Hilly is all about Hilly…halfway through the film she slaps her Mamma (Sissy Spacek) in a home, less because the old lady is getting forgetful and eccentric than because she’s a distraction at Hilly’s gossip-heavy bridge parties.
On the other side are two domestics. Aibileen (the sublime Viola Davis) loves the little white girl she cares for, a child all but ignored by her real mother because the tyke is overweight and thus not conventionally beautiful. Aibileen is quiet, composed, thoughtful and nurses a hurt we only learn about in the third act…she provides “The Help” with a solid moral center.
Now that’s not the most colorful of roles, but Davis is so terrific that she breaks your heart with clockwork regularity.
Then there’s Minny (Octavia Spencer), a ball of fire who can barely contain the rage she’s been nursing for decades. That anger usually bursts forth in savagely funny remarks and behavior.
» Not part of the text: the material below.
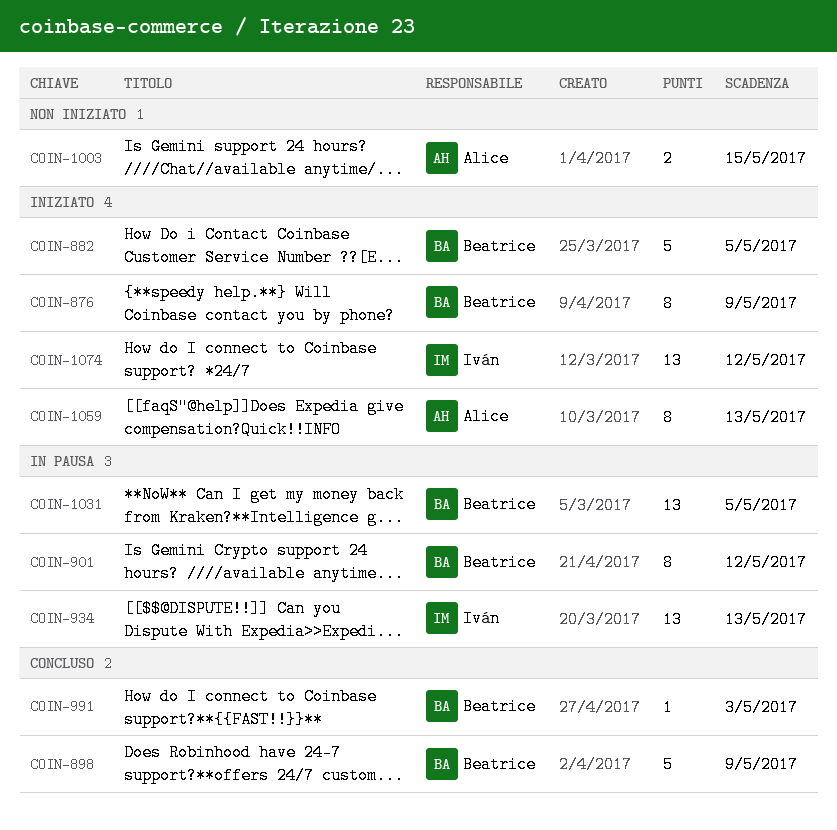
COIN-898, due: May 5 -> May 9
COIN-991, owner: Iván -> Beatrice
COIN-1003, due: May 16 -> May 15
Spencer (she was the lovestruck social worker on “Ugly Betty”) is consistently entertaining in straddling Minny’s zigzag course between the funny and the furious.
Another fine performance is delivered by Jessica Chastain (the mother in “Tree of Life”) as Celia, a ditzy bottle blond from the wrong side of the tracks who married a rich boy and is wearing herself out trying to break into Hilly’s Young Matrons mafia. Halfway through the film she and Spencer’s Minny team up and the results are hugely gratifying — two pariahs creating their own happy little world.
Eventually Skeeter’s book of domestics’ stories — published anonymously with all the names changed to protect everyone involved — hits the shelves and at long last “the help” feel vindicated.
Written and adapted by Tate Taylor (an actor who played the bail bondsman in last year’s Ozarks-lensed “Winter’s Bone”), “The Help” isn’t innovative filmmaking. Aside from some authentic settings and costuming it’s pretty basic. Tate sits the camera down and turns it on without much fancy footwork.
But this does have the effect of focusing the movie on two things: The terrific characters and the inescapable sense of injustice that percolates throughout.
And come awards season, expect to hear the names of Stone, Spencer, Davis, Howard and Chastain being bandied about. I’ll leave it to the Academy in its wisdom to figure out which are leading performances and which supporting.
All I know is that while you’re watching “The Help,” it’s all good.